> _DATA SUPPLIED_:
==============================

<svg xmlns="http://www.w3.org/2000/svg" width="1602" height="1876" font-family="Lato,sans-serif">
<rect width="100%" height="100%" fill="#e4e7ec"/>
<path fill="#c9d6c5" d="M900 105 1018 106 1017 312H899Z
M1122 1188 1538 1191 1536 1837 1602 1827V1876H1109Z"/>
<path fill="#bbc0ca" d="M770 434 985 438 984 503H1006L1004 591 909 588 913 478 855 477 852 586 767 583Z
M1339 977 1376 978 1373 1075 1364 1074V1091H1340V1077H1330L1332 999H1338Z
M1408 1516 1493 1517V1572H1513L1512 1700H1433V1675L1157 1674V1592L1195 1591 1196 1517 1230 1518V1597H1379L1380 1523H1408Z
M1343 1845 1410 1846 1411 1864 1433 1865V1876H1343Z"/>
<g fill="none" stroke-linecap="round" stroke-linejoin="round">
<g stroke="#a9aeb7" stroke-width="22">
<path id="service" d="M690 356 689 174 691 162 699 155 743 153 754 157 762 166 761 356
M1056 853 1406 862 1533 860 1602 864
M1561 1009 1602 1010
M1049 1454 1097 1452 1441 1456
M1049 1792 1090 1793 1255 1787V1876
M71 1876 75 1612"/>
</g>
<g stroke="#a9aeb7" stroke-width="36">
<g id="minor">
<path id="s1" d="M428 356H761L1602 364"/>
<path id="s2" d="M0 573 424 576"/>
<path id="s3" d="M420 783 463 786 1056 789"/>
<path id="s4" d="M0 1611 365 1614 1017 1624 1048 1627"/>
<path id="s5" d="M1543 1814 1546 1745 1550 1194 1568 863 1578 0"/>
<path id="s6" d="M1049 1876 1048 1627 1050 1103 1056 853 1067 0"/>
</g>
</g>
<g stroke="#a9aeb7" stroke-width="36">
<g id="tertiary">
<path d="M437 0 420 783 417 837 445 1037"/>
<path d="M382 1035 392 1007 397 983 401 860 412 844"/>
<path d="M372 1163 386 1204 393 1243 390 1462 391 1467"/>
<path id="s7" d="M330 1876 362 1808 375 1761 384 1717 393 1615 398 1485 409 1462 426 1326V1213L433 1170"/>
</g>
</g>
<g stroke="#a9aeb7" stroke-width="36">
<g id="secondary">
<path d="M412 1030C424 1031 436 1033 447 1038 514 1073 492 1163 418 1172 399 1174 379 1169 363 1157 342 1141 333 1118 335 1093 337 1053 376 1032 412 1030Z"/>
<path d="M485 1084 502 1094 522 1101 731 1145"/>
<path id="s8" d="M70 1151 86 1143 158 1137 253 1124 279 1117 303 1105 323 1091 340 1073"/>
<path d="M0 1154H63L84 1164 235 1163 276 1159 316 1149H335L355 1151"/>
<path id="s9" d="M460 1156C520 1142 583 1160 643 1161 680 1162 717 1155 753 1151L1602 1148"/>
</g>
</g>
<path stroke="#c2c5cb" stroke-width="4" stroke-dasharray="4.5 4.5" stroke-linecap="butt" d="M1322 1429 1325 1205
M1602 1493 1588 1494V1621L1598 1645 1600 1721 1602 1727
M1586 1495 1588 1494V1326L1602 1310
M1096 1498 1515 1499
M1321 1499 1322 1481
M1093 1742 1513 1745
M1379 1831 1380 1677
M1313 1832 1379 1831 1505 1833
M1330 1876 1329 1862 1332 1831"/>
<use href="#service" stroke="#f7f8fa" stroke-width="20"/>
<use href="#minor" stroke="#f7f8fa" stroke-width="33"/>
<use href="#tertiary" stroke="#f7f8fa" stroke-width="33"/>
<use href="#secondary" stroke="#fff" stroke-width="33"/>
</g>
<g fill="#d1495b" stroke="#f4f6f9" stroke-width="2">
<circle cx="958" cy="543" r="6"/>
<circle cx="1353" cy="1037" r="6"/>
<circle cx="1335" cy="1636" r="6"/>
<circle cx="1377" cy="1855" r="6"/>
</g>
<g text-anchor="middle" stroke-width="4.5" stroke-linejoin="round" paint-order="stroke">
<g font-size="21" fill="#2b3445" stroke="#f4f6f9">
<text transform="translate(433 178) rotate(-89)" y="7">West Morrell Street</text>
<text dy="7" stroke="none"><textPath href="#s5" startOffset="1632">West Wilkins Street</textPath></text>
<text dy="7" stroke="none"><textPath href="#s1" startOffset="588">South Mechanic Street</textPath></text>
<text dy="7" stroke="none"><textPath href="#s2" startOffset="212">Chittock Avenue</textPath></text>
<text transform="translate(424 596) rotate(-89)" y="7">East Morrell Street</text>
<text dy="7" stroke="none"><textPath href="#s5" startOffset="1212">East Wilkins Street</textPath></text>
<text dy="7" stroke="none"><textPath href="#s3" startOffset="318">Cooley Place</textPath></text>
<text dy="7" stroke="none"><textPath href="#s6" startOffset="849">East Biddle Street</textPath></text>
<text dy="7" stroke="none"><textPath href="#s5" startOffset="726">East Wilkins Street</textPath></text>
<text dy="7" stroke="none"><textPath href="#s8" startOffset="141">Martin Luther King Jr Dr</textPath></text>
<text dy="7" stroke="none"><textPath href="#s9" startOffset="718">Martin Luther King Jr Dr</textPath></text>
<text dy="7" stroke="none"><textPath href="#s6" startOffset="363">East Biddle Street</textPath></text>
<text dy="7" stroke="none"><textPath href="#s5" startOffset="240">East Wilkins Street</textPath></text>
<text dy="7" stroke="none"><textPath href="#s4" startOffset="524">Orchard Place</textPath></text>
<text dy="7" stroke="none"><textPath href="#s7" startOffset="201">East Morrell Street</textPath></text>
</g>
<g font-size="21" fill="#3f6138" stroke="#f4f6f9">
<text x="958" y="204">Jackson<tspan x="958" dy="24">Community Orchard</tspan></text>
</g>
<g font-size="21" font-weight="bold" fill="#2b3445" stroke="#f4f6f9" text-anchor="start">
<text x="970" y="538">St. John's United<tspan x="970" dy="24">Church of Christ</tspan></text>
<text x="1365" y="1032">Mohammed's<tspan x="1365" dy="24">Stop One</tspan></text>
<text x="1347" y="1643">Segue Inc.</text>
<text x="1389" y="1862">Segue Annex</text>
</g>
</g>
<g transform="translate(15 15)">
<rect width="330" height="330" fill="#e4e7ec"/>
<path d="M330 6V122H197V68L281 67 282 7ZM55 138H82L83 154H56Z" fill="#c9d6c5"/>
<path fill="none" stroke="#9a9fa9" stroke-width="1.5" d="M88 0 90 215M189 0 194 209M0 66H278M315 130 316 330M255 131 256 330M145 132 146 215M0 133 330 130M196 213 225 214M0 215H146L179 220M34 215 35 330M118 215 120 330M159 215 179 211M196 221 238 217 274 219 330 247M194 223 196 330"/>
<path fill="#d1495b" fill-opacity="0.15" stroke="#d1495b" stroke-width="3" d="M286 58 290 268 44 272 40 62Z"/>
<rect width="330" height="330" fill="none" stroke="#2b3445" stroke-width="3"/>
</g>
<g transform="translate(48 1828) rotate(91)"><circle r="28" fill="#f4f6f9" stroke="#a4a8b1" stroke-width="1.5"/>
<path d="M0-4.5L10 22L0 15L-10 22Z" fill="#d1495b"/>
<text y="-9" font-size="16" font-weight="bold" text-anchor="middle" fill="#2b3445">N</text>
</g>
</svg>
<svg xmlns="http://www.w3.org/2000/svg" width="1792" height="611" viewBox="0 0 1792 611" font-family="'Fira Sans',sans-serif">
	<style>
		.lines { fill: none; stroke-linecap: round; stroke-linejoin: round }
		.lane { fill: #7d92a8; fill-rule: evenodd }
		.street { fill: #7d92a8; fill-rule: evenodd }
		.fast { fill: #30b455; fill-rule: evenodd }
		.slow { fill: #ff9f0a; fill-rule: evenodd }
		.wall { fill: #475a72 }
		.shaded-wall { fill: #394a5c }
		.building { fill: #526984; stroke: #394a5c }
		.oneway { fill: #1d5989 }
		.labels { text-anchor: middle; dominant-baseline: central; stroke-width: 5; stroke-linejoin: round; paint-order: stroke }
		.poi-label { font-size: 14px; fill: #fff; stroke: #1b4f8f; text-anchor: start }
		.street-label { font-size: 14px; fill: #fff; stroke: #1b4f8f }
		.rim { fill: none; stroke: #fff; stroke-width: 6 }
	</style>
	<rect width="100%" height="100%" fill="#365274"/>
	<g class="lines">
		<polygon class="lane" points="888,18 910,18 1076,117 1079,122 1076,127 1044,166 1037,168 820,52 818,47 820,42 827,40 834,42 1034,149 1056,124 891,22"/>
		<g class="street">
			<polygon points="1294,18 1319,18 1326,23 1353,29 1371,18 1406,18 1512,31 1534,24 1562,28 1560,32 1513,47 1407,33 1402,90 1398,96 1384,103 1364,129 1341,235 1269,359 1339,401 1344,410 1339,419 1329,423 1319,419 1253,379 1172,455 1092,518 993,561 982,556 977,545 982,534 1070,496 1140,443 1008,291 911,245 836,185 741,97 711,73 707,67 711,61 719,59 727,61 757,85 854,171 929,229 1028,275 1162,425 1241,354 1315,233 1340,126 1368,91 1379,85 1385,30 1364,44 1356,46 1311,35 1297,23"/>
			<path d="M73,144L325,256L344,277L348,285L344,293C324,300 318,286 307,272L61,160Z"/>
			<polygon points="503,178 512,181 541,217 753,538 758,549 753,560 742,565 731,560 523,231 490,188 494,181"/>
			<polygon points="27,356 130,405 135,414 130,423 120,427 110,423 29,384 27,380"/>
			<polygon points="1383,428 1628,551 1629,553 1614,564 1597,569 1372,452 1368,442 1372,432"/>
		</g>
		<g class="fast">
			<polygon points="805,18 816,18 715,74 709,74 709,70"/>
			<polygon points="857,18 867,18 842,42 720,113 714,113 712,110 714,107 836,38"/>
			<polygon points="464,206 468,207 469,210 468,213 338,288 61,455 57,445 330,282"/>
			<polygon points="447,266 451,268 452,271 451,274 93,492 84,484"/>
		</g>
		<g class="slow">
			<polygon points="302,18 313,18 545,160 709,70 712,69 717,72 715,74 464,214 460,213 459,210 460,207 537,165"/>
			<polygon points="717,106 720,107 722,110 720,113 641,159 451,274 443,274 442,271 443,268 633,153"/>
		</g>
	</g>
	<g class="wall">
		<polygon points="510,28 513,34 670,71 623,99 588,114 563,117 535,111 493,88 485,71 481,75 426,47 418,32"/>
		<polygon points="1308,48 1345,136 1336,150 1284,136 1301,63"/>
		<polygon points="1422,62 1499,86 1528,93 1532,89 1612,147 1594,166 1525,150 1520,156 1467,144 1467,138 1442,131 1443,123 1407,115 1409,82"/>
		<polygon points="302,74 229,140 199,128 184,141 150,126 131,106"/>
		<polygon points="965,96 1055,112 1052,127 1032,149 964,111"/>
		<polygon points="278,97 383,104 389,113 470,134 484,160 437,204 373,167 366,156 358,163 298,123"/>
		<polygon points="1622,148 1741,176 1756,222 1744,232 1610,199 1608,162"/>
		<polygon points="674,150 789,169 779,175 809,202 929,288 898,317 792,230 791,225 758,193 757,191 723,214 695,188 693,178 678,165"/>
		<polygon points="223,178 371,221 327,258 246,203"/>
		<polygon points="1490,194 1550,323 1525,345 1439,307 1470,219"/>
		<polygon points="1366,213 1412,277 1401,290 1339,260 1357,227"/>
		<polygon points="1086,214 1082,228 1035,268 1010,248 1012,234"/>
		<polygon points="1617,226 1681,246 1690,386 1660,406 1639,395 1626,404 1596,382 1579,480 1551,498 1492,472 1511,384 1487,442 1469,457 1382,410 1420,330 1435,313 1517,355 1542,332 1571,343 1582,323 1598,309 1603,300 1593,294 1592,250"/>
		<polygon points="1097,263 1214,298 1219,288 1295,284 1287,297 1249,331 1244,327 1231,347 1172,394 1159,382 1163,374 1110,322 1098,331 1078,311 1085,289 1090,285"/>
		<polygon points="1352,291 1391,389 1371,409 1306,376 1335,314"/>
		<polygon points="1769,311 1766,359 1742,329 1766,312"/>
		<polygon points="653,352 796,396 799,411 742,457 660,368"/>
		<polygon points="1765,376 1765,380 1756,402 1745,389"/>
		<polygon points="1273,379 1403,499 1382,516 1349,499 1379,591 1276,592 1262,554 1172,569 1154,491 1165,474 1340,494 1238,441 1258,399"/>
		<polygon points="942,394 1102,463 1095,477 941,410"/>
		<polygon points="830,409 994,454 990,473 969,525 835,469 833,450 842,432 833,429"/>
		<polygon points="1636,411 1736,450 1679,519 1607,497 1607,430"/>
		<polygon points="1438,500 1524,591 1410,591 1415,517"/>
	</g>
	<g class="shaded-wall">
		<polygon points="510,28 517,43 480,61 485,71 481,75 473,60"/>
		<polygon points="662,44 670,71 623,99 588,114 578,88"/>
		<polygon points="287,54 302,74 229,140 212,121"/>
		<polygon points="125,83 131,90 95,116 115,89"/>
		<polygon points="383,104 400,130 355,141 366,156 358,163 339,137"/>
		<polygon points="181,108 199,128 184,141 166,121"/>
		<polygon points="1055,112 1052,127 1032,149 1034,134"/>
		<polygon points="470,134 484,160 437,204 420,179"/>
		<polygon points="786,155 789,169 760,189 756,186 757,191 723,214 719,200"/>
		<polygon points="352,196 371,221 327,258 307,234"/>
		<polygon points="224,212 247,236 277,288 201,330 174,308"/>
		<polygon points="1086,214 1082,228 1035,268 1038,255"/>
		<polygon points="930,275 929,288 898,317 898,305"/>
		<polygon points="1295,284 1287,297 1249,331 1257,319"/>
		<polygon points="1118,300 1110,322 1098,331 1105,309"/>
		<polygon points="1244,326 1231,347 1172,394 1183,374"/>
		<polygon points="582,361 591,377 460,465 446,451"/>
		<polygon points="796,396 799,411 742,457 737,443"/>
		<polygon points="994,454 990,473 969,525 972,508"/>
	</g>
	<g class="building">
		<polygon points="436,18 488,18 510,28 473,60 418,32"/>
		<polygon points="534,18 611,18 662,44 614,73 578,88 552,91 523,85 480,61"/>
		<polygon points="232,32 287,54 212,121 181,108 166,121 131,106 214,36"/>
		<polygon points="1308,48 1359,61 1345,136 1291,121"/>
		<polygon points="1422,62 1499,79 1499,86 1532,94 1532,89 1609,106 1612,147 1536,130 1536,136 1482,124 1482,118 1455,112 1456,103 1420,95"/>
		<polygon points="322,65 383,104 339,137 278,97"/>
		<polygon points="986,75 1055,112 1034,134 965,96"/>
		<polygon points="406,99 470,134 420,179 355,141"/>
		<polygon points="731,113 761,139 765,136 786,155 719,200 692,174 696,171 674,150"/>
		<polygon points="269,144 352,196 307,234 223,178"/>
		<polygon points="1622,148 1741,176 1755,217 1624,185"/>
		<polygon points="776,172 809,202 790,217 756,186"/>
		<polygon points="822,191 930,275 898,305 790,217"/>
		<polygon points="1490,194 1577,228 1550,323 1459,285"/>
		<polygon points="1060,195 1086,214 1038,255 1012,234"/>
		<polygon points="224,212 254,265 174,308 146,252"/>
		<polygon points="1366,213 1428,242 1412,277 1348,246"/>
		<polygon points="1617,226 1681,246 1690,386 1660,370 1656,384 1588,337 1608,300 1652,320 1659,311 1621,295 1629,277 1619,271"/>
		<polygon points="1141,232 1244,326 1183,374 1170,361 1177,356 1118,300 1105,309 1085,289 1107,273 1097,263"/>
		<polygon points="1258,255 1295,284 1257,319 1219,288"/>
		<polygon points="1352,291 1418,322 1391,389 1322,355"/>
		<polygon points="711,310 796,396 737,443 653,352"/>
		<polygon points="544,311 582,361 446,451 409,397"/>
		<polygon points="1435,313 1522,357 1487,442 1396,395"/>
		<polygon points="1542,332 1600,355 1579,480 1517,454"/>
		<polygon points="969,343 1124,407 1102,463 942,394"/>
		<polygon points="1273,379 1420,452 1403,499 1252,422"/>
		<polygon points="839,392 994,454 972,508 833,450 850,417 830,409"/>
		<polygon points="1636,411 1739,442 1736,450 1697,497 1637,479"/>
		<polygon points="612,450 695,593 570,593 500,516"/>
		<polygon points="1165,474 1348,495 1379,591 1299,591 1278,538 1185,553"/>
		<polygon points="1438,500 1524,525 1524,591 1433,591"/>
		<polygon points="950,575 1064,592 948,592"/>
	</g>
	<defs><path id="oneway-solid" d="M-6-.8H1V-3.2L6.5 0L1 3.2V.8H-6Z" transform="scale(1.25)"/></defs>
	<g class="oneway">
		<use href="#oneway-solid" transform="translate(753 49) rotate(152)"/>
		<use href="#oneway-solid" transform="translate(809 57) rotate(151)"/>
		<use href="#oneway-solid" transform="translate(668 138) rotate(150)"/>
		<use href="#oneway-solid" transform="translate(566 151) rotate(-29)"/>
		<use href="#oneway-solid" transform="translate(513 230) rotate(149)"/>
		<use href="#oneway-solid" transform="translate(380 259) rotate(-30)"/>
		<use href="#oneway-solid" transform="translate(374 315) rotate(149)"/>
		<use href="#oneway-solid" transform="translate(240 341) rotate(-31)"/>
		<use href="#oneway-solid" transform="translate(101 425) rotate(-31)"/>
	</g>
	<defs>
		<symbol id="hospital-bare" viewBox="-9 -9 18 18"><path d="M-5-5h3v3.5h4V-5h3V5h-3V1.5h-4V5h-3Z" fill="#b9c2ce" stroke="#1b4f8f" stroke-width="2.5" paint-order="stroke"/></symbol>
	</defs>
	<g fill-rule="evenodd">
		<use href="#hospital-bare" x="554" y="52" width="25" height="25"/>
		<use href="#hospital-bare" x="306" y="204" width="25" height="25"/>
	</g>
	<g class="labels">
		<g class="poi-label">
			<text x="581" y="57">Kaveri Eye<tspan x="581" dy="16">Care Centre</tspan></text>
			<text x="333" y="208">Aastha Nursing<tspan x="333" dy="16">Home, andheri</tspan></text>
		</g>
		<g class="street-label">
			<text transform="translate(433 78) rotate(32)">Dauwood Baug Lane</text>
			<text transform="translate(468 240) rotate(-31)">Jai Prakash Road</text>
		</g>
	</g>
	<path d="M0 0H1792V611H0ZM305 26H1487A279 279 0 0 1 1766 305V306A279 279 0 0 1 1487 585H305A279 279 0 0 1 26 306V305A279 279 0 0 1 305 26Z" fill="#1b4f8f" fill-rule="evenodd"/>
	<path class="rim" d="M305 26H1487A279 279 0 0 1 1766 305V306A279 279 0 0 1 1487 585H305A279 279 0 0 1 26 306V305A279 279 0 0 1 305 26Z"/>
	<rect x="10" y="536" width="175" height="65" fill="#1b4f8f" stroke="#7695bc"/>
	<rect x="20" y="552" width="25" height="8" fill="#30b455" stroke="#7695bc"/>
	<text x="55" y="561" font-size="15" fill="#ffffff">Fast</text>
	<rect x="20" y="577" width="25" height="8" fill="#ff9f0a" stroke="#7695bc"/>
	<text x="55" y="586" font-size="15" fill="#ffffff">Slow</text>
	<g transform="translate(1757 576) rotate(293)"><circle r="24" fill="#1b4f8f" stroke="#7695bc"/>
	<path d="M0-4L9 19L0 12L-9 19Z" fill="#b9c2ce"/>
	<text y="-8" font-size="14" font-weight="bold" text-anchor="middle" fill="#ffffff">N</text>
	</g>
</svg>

==============================

> _TASK DETAILS_: If the word "lines" appears in a line above, copy that line.

> _EXERCISE SOLUTION_:
		.lines { fill: none; stroke-linecap: round; stroke-linejoin: round }
	<g class="lines">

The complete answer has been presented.